An exact copy of the lines of the listing below between the "the digital" line and the "Strategy Game Worth a Try" line, both included, is the whole answer; please omit the pictures.

- PROVIDED INFORMATION
▬▬▬▬▬▬

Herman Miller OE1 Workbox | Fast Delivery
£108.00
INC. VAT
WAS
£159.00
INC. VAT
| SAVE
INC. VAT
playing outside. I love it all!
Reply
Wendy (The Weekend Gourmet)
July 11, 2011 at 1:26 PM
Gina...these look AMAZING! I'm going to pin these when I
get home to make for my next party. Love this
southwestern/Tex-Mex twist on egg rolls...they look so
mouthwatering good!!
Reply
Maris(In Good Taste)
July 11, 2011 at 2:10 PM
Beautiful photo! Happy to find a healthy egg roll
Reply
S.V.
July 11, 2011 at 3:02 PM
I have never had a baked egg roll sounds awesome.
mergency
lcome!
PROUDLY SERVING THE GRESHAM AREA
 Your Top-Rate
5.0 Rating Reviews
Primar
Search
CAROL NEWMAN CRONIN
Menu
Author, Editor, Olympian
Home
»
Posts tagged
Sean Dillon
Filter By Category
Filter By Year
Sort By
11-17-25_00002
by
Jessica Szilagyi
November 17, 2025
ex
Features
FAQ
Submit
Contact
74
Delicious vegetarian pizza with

▬▬▬▬▬▬

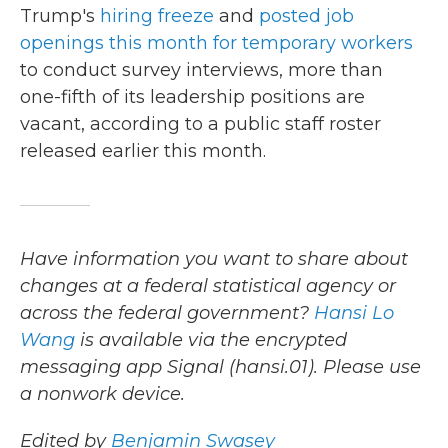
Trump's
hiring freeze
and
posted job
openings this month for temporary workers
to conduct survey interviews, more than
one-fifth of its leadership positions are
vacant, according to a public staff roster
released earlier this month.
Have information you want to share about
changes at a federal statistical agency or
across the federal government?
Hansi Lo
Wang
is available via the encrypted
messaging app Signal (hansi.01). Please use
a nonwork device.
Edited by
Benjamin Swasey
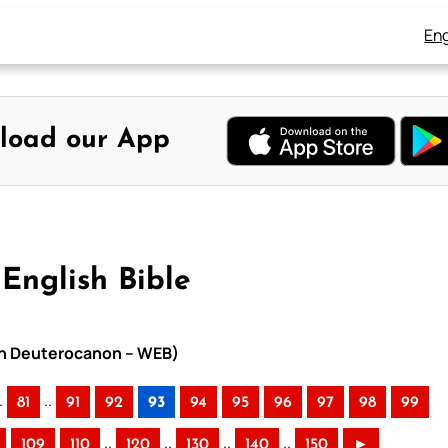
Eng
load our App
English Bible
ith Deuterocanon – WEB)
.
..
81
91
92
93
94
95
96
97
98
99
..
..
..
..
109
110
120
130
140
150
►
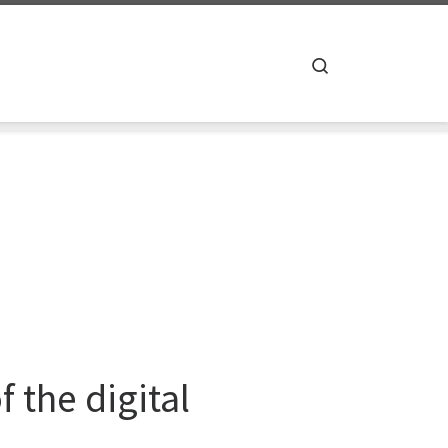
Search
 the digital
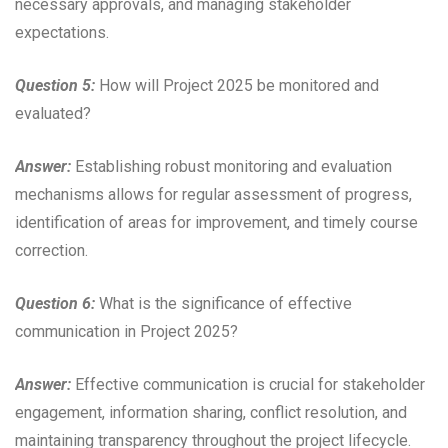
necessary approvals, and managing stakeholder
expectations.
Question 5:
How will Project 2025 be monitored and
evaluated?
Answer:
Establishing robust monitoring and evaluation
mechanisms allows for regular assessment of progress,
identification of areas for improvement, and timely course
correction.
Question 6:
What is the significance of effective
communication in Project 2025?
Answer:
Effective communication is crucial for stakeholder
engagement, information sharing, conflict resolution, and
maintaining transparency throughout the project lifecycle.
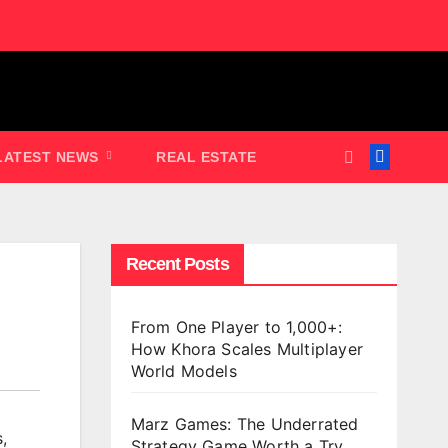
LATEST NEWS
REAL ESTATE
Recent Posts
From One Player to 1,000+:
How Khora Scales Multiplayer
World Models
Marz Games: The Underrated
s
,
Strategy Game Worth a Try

▬▬▬▬▬▬

- SOLUTION TO THIS EXERCISE
 the digital
necessary approvals, and managing stakeholder
expectations.
Question 5:
How will Project 2025 be monitored and
evaluated?
Answer:
Establishing robust monitoring and evaluation
mechanisms allows for regular assessment of progress,
identification of areas for improvement, and timely course
correction.
Question 6:
What is the significance of effective
communication in Project 2025?
Answer:
Effective communication is crucial for stakeholder
engagement, information sharing, conflict resolution, and
maintaining transparency throughout the project lifecycle.
LATEST NEWS
REAL ESTATE
Recent Posts
From One Player to 1,000+:
How Khora Scales Multiplayer
World Models
Marz Games: The Underrated
s
,
Strategy Game Worth a Try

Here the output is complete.